When I was 24, I was with her and she was 44 and I went to Job Corps, and there were girls that were like 18 and 19 and I was like wow you know these girls are really cute but I’m with this older woman. So I started to resent her.
When I started drinking, when I was 17, I just stopped thinking about girls all together. I was like, alcohol was amazing and music was amazing, I don’t even need girls – and so I got really kind of bitter and closed off.
And my parents were pissing me off. I didn’t like my dad. I gave him the silent treatment because one of the things I did was withhold love, and I was very good at it.
I gave my dad a silent treatment that lasted two years, from 16 to 18 until he kicked me out. Eventually that bit me in the rear end later on because it ate me alive by giving people silent treatments, it actually hurt me more than it hurt them.
I would hold grudges for decades, people didn’t even realize that I had a grudge against them. So it was basically eating me up because I’m like no, I don’t like them, and I would think about them at night and and be like, you know, I’m going to get them back somehow. Whereas, they’re just living their life, they’re not even thinking about me.
So I wasted years by wanting to seek revenge and get people back, and I created a hard shell because I was highly sensitive and I didn’t want to get hurt. I know I’m jumping all over the place with the timelines, but it’s just flowing so I just go with it, but I hope you understand what I’m talking about.
I think you can outgrow a lot of these traits, so if you’re in your early 20s and you’re watching/reading this and you’re like yeah I just cannot get a girlfriend, I wouldn’t worry because I think you can outgrow a lot of these growing pains that Asperger’s brings.
I feel like I’m more articulate than ever. I feel like I am a respectable citizen, and part of the community, but I still have social anxiety. So I stopped all the stuff that was causing social anxiety, there was a lot of guilt and shame in my life created by, you know, first my dad spanking me really hard, I had a lot of shame.

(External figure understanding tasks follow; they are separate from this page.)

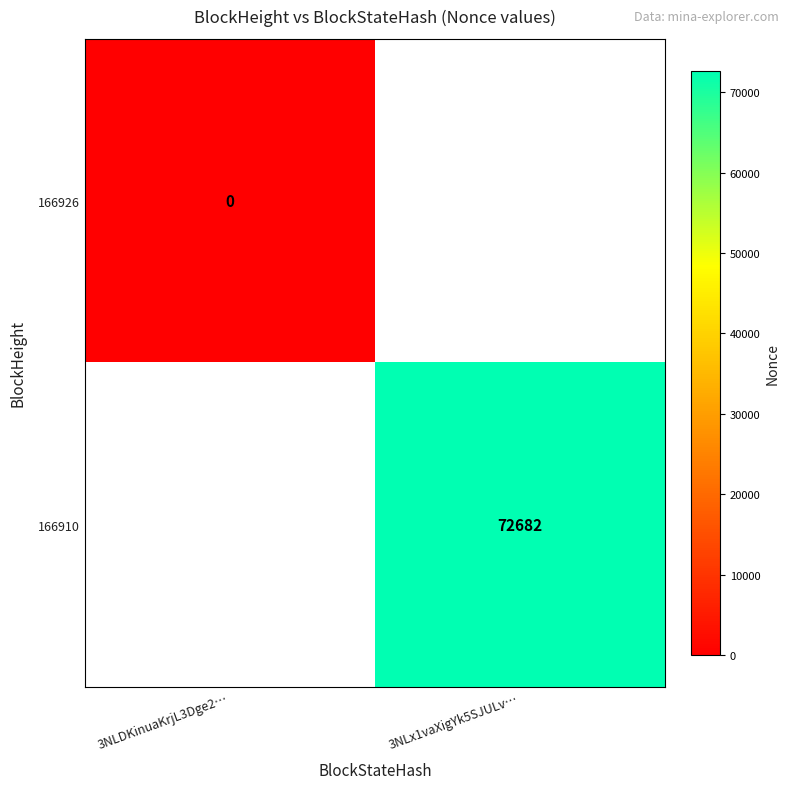

True or false: 166910 has a value of 108482 at 3NLx1vaXigYk5SJULv….

False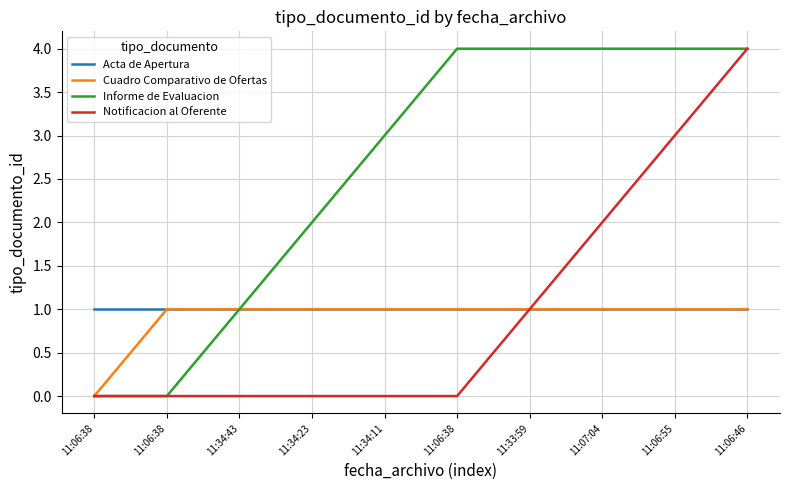

Rank the series by their maximum value, from highest to lowest.

Informe de Evaluacion, Notificacion al Oferente, Acta de Apertura, Cuadro Comparativo de Ofertas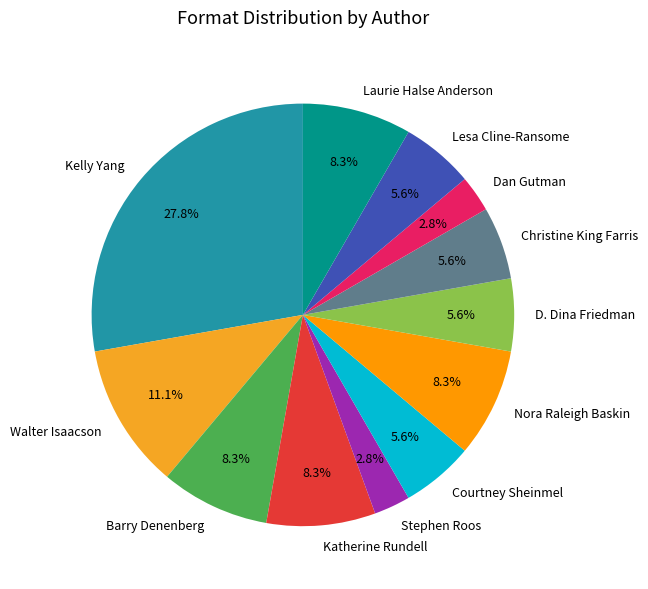

To the nearest percent, what percentage of the pie is Stephen Roos?

3%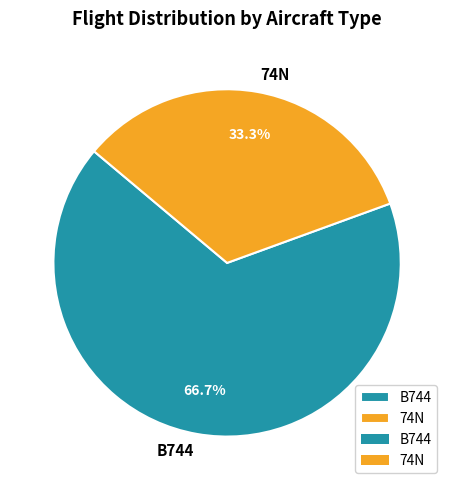

Is it true that 74N is 38% of the pie?

False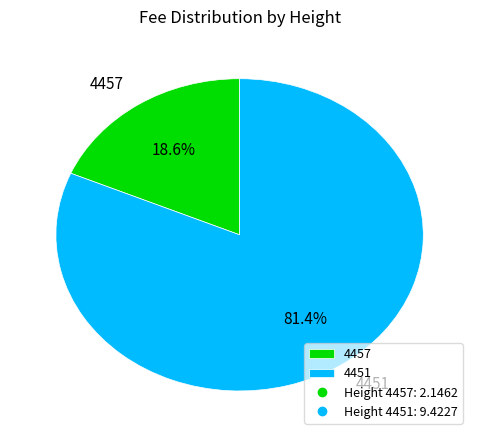

To the nearest percent, what portion does 4451 represent?

81%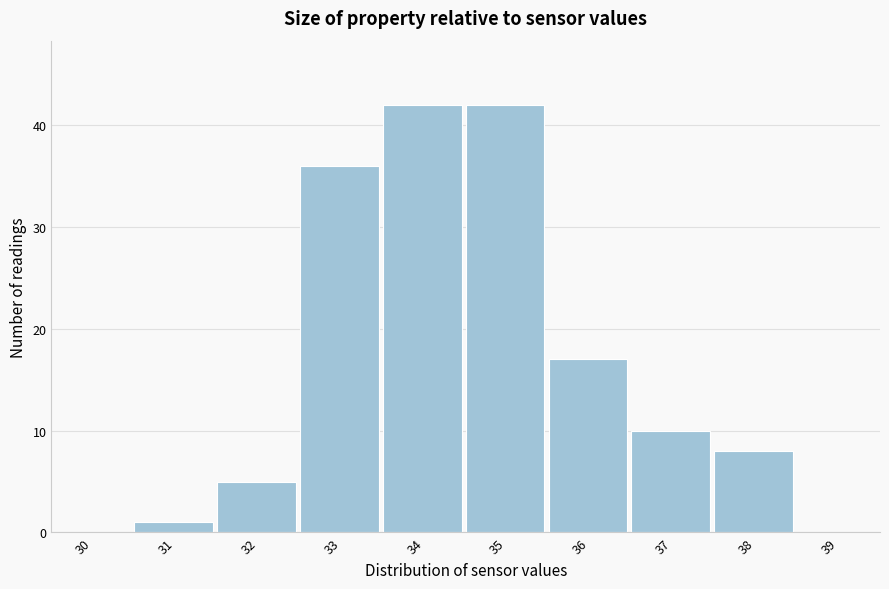

Reading left to right, list all the values displayed in this chart.

30=0	31=1	32=5	33=36	34=42	35=42	36=17	37=10	38=8	39=0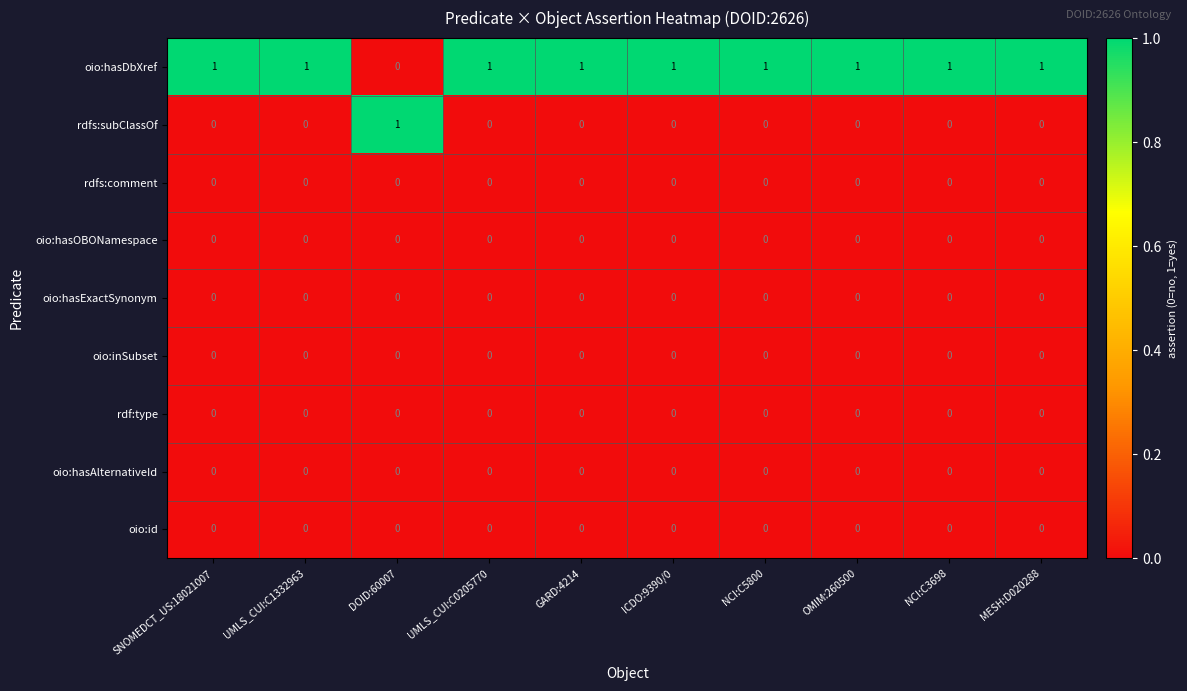

How many rdfs:subClassOf values are between 0 and 1?

10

And then, you know, drinking and drugging created a lot of shame and girls dissing me created a lot of shame. My whole life has been shame and guilt, but I can reduce that by not doing stupid things.
I’ve been sober for 13 years. I’m proud of that. I’m still fapping once in a while, and that’s holding me back from being completely confident because you know I’m 48 years old I shouldn’t be playing with myself like a boy.
I read an article that men who do choose to fap past their 20s will do it until their 60s and I don’t want to be a statistic. I want to diet again, and just get my life back in order, because I want to be the best person I can be.
I’m way better than I was in the 20s. I’m 48 and I’m doing good. And so don’t be too hard on yourself you can outgrow all these awkward growing pains.
Pretty much after the older woman, I did date some other women that were a little bit older than me, but eventually I did get a couple girlfriends that were really cute, and they were younger than me, and I was proud to be with them.
But I basically had to get sober, to get the high quality girls. When I was drunk and younger, I still had lots of self esteem issues and had a lot of rage, but I eventually made amends with my parents and got that worked out.